[Data supplied Boundary: Start]
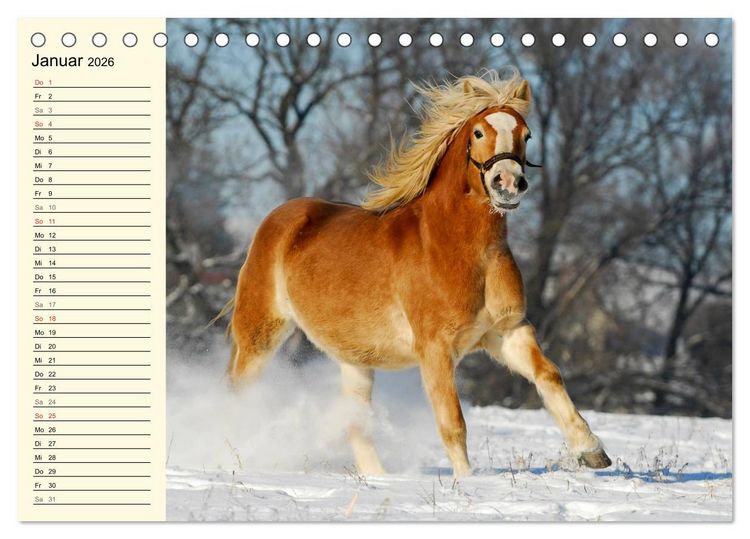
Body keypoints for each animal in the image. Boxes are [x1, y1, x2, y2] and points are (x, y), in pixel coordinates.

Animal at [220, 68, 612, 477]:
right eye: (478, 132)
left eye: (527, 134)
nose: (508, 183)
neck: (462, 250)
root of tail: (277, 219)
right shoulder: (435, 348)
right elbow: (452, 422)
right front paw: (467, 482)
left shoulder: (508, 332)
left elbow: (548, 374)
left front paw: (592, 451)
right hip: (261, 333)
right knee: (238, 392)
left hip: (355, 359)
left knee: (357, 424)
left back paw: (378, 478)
[Data supplied Boundary: End]
[Data supplied Boundary: Start]
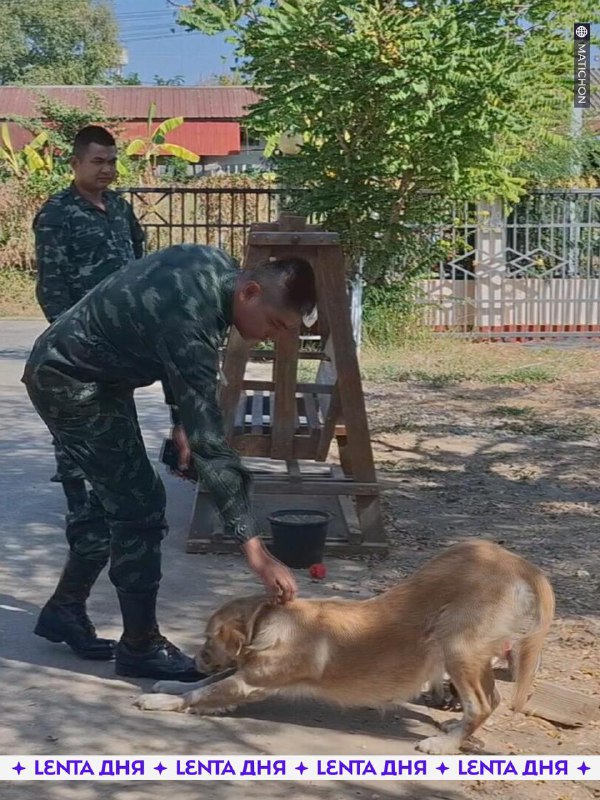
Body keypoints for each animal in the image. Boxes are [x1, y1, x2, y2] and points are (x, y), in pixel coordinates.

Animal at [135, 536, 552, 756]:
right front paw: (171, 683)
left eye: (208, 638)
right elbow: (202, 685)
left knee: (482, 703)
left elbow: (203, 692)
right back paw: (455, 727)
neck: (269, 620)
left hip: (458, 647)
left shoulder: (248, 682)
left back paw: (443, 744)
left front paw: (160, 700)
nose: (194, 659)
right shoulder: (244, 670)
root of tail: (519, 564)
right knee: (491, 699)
[Data supplied Boundary: End]
## Work request:
Work through the listing above and report how many lines include the string "right", with no other text.

## Exercise output:
11